What has not been taken into account is that EC is not simply about disaffection with the status quo but a sense that the Church is larger than this or that movement. That is what I see in the EC is in fact a sense that there is continuity without the need to return to the primitive church, or New Testament Church, in some prestine fashion, but that we are already in continuity with the community that was founded by Jesus and the Apostles and that we should be living into that fulness and in fact to do so is to be relavant in our time and culture. (Now I will also say that there are EC folk who are not thinking in this way).
Lastly, I will say that it may be true that many in the EC may be on a journey to Orthodoxy or RC. I will even admit that at times it does seem that in a few years I will be myself at the doors of Orthodoxy. Yet, I know that I am not there, and on other days my entire being tells me this isn't a journey back but forward, that I am burried and raised with Christ, that the Spirit witnesses to my spirit that I am precisely where I am supposed to be. It may be in fact that both are true.
So, perhaps you are right EC folk and myself are on a journey and we will find ourselves some day at the doors of the True Church realizing that we have been journeying there along even though we believed our journey was other wise. My hunch is that those of you in Orthodoxy could not have taken a short cut to where you are now, perhaps you should stop insisting that those of us who seem to be on the way take your suggested detours.

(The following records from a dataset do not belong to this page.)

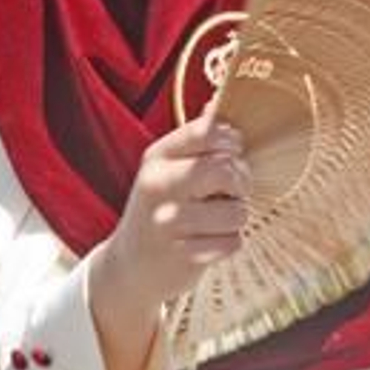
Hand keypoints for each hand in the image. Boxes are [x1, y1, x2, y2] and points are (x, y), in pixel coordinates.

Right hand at [94, 113, 249, 318]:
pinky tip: (213, 242)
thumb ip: (196, 139)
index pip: (207, 131)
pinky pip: (232, 243)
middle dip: (242, 181)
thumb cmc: (162, 209)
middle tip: (235, 191)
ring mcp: (167, 222)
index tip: (233, 154)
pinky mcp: (181, 256)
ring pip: (235, 211)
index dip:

All I can tell you is that I am not at the doors of Orthodoxy yet, and that your arguments do not yet convince me that I am outside of the Church. Their good arguments don't get me wrong, I simply don't yet share all the presupositions and those presupositions contradict my experience of my faith in Christ and my love for the Church. Thus from my perspective and from the perspective I suspect of many EC, I am not borrowing but simply living into the fullness of the faith I have always had since my baptism at one month old, which I have and continue to grow into. Even so don't stop claiming what you believe to be true, and I wont stop insisting on the truth of how I have come to the faith, by the grace of God, as it has come to me through my Protestant tradition and church. All our ecclesiology's present us with tensions that are not resolved through argument. And so we pray, for each other (I hope), for the world, for the revelation of the spotless Bride of Christ the Chruch, one, holy, cahtolic, and apostolic. Lord have mercy.